To see that the right eye remains where it is you are to set about the raising of fifty thousand dollars and await further notice. Any contact with the police will have disastrous consequences
.
Sincerely,
A company of desperate men

Shadduck read the letter twice. The wording felt Irish to him. “Fifty thousand dollars is a passel of money, sir.”

“It is a terrible number. But I am noticing the handwriting. It is good handwriting, no? Not the handwriting of your reports.”

“I judge the hand to be clear is all I can say.”

“I am telling you it is university man who wrote this.” From the moment he entered civic politics, Grisse had made a study of mimicking the handwriting of educated men. Hence, on this rare occasion, Grisse knew something that was beyond the inspector’s ken.

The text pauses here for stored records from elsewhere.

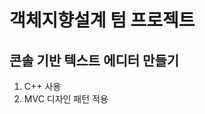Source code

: 객체지향설계 텀 프로젝트
============================
콘솔 기반 텍스트 에디터 만들기
----------------------------

1. C++ 사용
2. MVC 디자인 패턴 적용
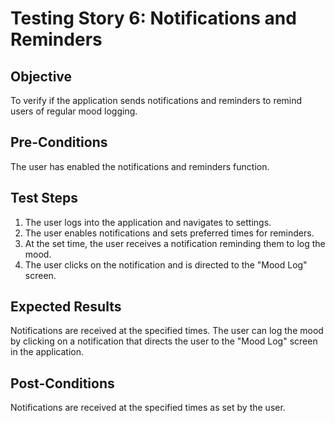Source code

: # Testing Story 6: Notifications and Reminders

## Objective
To verify if the application sends notifications and reminders to remind users of regular mood logging.

## Pre-Conditions
The user has enabled the notifications and reminders function.

## Test Steps
1. The user logs into the application and navigates to settings.
2. The user enables notifications and sets preferred times for reminders.
3. At the set time, the user receives a notification reminding them to log the mood.
4. The user clicks on the notification and is directed to the "Mood Log" screen.


## Expected Results
Notifications are received at the specified times.
The user can log the mood by clicking on a notification that directs the user to the "Mood Log" screen in the application.


## Post-Conditions
Notifications are received at the specified times as set by the user.
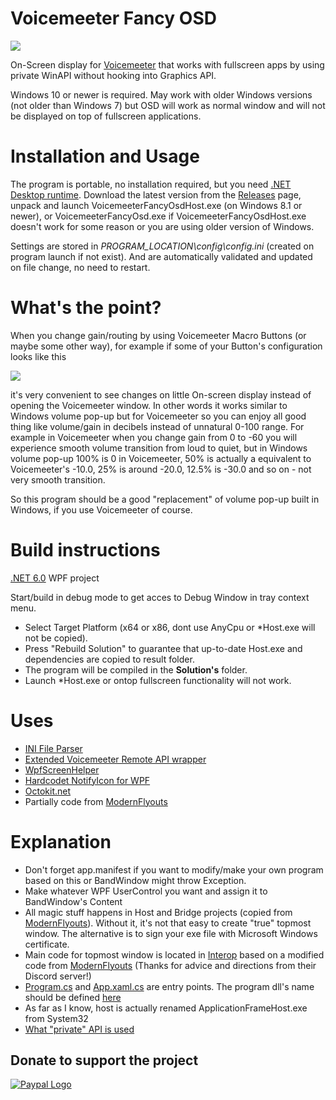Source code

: # Voicemeeter Fancy OSD
![](https://i.imgur.com/YpWj6YI.gif)

On-Screen display for [Voicemeeter](https://voicemeeter.com/) that works with fullscreen apps by using private WinAPI without hooking into Graphics API.

Windows 10 or newer is required. 
May work with older Windows versions (not older than Windows 7) but OSD will work as normal window and will not be displayed on top of fullscreen applications.

# Installation and Usage
The program is portable, no installation required, but you need [.NET Desktop runtime](https://dotnet.microsoft.com/download/dotnet/6.0/runtime). Download the latest version from the [Releases](https://github.com/A-tG/VoicemeeterFancyOSD/releases) page, unpack and launch VoicemeeterFancyOsdHost.exe (on Windows 8.1 or newer), or VoicemeeterFancyOsd.exe if VoicemeeterFancyOsdHost.exe doesn't work for some reason or you are using older version of Windows.

Settings are stored in *PROGRAM_LOCATION\config\config.ini* (created on program launch if not exist). And are automatically validated and updated on file change, no need to restart.

# What's the point?
When you change gain/routing by using Voicemeeter Macro Buttons (or maybe some other way), for example if some of your Button's configuration looks like this

![](https://i.imgur.com/M3mwHnY.png)

it's very convenient to see changes on little On-screen display instead of opening the Voicemeeter window.
In other words it works similar to Windows volume pop-up but for Voicemeeter so you can enjoy all good thing like volume/gain in decibels instead of unnatural 0-100 range.
For example in Voicemeeter when you change gain from 0 to -60 you will experience smooth volume transition from loud to quiet, but in Windows volume pop-up
100% is 0 in Voicemeeter, 50% is actually a equivalent to Voicemeeter's -10.0, 25% is around -20.0, 12.5% is -30.0 and so on - not very smooth transition.

So this program should be a good "replacement" of volume pop-up built in Windows, if you use Voicemeeter of course.


# Build instructions
[.NET 6.0](https://dotnet.microsoft.com/download) WPF project

Start/build in debug mode to get acces to Debug Window in tray context menu.

* Select Target Platform (x64 or x86, dont use AnyCpu or \*Host.exe will not be copied).
* Press "Rebuild Solution" to guarantee that up-to-date Host.exe and dependencies are copied to result folder.
* The program will be compiled in the **Solution's** folder.
* Launch \*Host.exe or ontop fullscreen functionality will not work.

# Uses
* [INI File Parser](https://github.com/rickyah/ini-parser)
* [Extended Voicemeeter Remote API wrapper](https://github.com/A-tG/voicemeeter-remote-api-extended)
* [WpfScreenHelper](https://github.com/micdenny/WpfScreenHelper)
* [Hardcodet NotifyIcon for WPF](https://github.com/hardcodet/wpf-notifyicon)
* [Octokit.net](https://github.com/octokit/octokit.net)
* Partially code from [ModernFlyouts](https://github.com/ModernFlyouts-Community/ModernFlyouts)

# Explanation
* Don't forget app.manifest if you want to modify/make your own program based on this or BandWindow might throw Exception.
* Make whatever WPF UserControl you want and assign it to BandWindow's Content
* All magic stuff happens in Host and Bridge projects (copied from [ModernFlyouts](https://github.com/ModernFlyouts-Community/ModernFlyouts)). Without it, it's not that easy to create "true" topmost window. The alternative is to sign your exe file with Microsoft Windows certificate.
* Main code for topmost window is located in [Interop](VoicemeeterOsdProgram/Interop) based on a modified code from [ModernFlyouts](https://github.com/ModernFlyouts-Community/ModernFlyouts) (Thanks for advice and directions from their Discord server!)
* [Program.cs](VoicemeeterOsdProgram/Program.cs) and [App.xaml.cs](VoicemeeterOsdProgram/App.xaml.cs) are entry points. The program dll's name should be defined [here](Bridge/dllmain.cpp#L42)
* As far as I know, host is actually renamed ApplicationFrameHost.exe from System32
* [What "private" API is used](https://blog.adeltax.com/window-z-order-in-windows-10/)

## Donate to support the project
[![Paypal Logo](https://www.paypalobjects.com/webstatic/paypalme/images/pp_logo_small.png)](https://www.paypal.me/atgDeveloperMusician/5)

Shadduck appreciated this, and observed the councilman closely. “Do you reckon that the writer might be a Dublin Irishman with a gift for oratory, sir?”

“Irish? I am not knowing what is Irish.”

“Yet it has an amount of flair, don’t it? A style to it?”

“I do not know what you mean by this
flair.”

“Never mind, sir. I will cogitate the matter on my own.”

It was now clear to Shadduck that the men who had murdered Topham were the men who held Dickens—which made for a knotty situation.
Take your time with knots, or you will only tighten them
, his mother would say. It would be a poor piece of policework if he were to resolve the murder of Henry Topham, only to kill Charles Dickens.

And great guns, if it ever became known to the press! Wars have been declared with less provocation than the murder of an eminent man on foreign soil.

Accepting that the same parties had committed both crimes, Shadduck judged that the two must have been joined up somewhere. Was it over a crime? Was one crime committed to evade discovery of the other? Possibly, but Shadduck thought not. When it came to the actions of desperate men, it was unwise to put to ingenuity what you could put to chance, or fate, or stupidity. In his experience, events had a natural way of coming together in patterns—curious patterns to be certain, but patterns nonetheless.